→ **Task objective**
Word for word, repeat everything in the records below except the pictures.
Top of Listed records
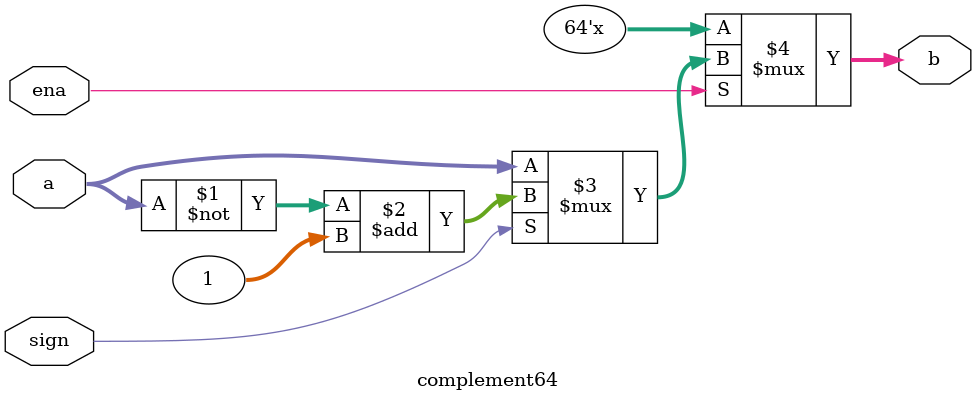
<source format=v>
`timescale 1ns / 1ps


module complement32(
    input ena,
    input sign,         //ÊäÈë·ûºÅ
    input [31:0] a,     //ÊäÈëÔ´Âë
    output [31:0] b     //Êä³ö²¹Âë
);
    assign b = ena?(sign? ((~a) + 1):a):'bz;
endmodule

module complement64(
    input ena,
    input sign,
    input [63:0] a,
    output [63:0] b
);
    assign b = ena?(sign? ((~a) + 1):a):'bz;
endmodule

</source>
Bottom of Listed records
→ **Task output**
<source format=v>
`timescale 1ns / 1ps


module complement32(
    input ena,
    input sign,         //ÊäÈë·ûºÅ
    input [31:0] a,     //ÊäÈëÔ´Âë
    output [31:0] b     //Êä³ö²¹Âë
);
    assign b = ena?(sign? ((~a) + 1):a):'bz;
endmodule

module complement64(
    input ena,
    input sign,
    input [63:0] a,
    output [63:0] b
);
    assign b = ena?(sign? ((~a) + 1):a):'bz;
endmodule

</source>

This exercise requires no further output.